Extracted records:
--

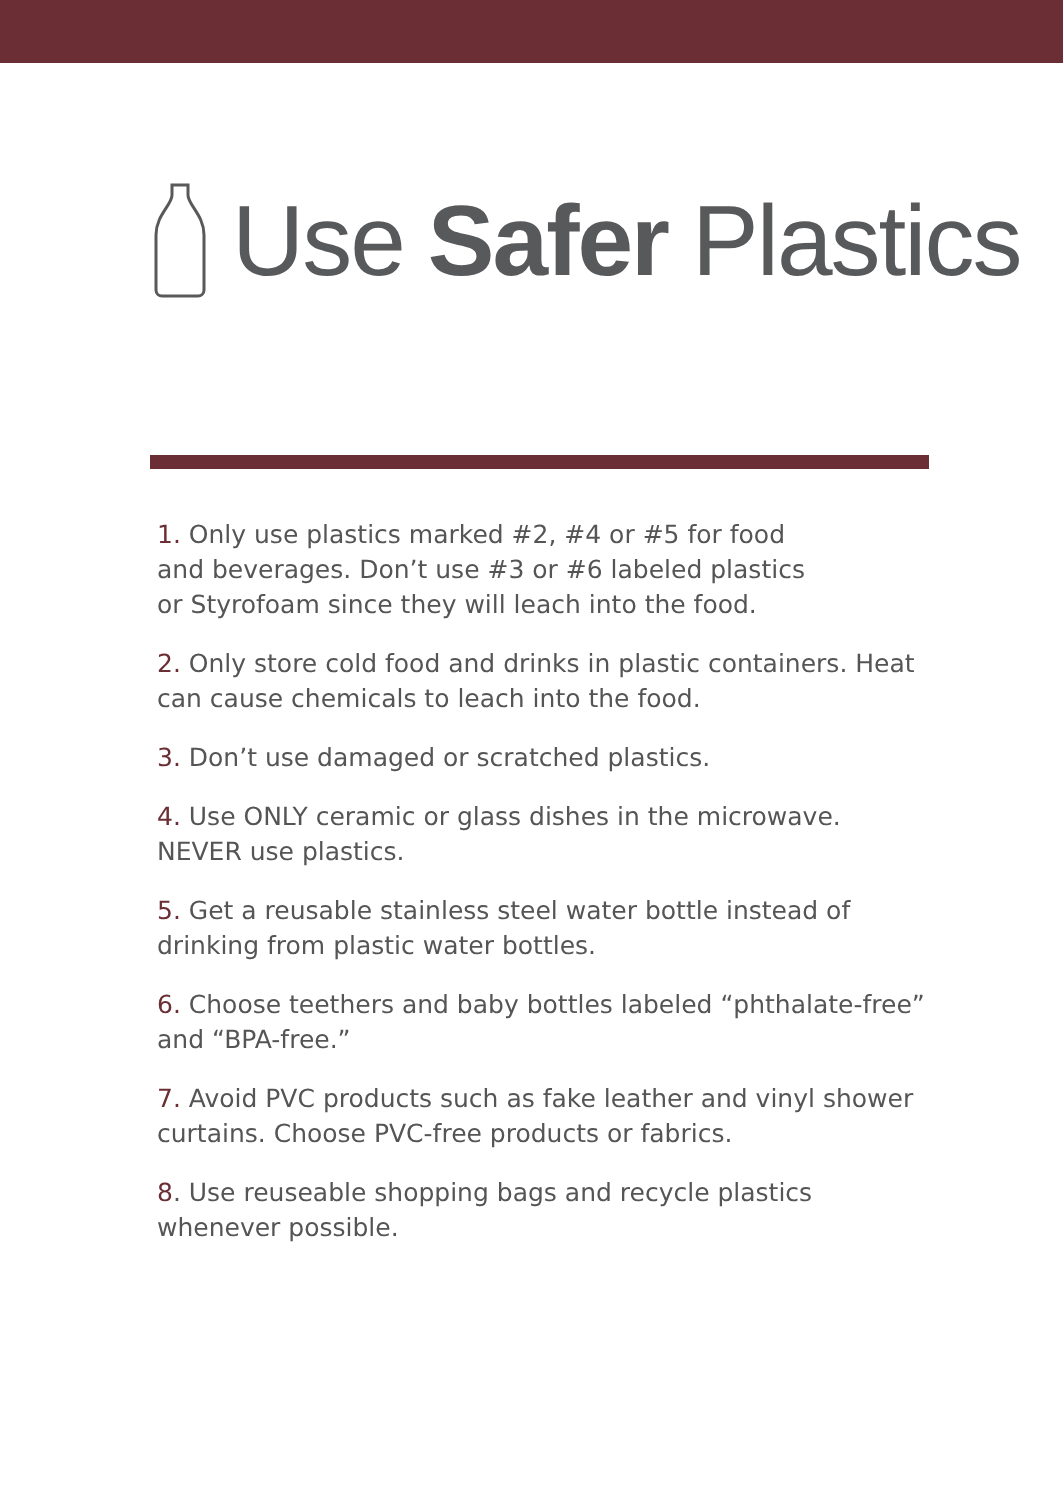Use Safer Plastics
1. Only use plastics marked #2, #4 or #5 for food
and beverages. Don’t use #3 or #6 labeled plastics
or Styrofoam since they will leach into the food.
2. Only store cold food and drinks in plastic containers. Heat can cause chemicals to leach into the food.
3. Don’t use damaged or scratched plastics.
4. Use ONLY ceramic or glass dishes in the microwave. NEVER use plastics.
5. Get a reusable stainless steel water bottle instead of drinking from plastic water bottles.
6. Choose teethers and baby bottles labeled “phthalate-free” and “BPA-free.”
7. Avoid PVC products such as fake leather and vinyl shower curtains. Choose PVC-free products or fabrics.
8. Use reuseable shopping bags and recycle plastics whenever possible.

--

Your objective
Using the data above, work out how many lines include the word "leach" and give only that number.

Result
2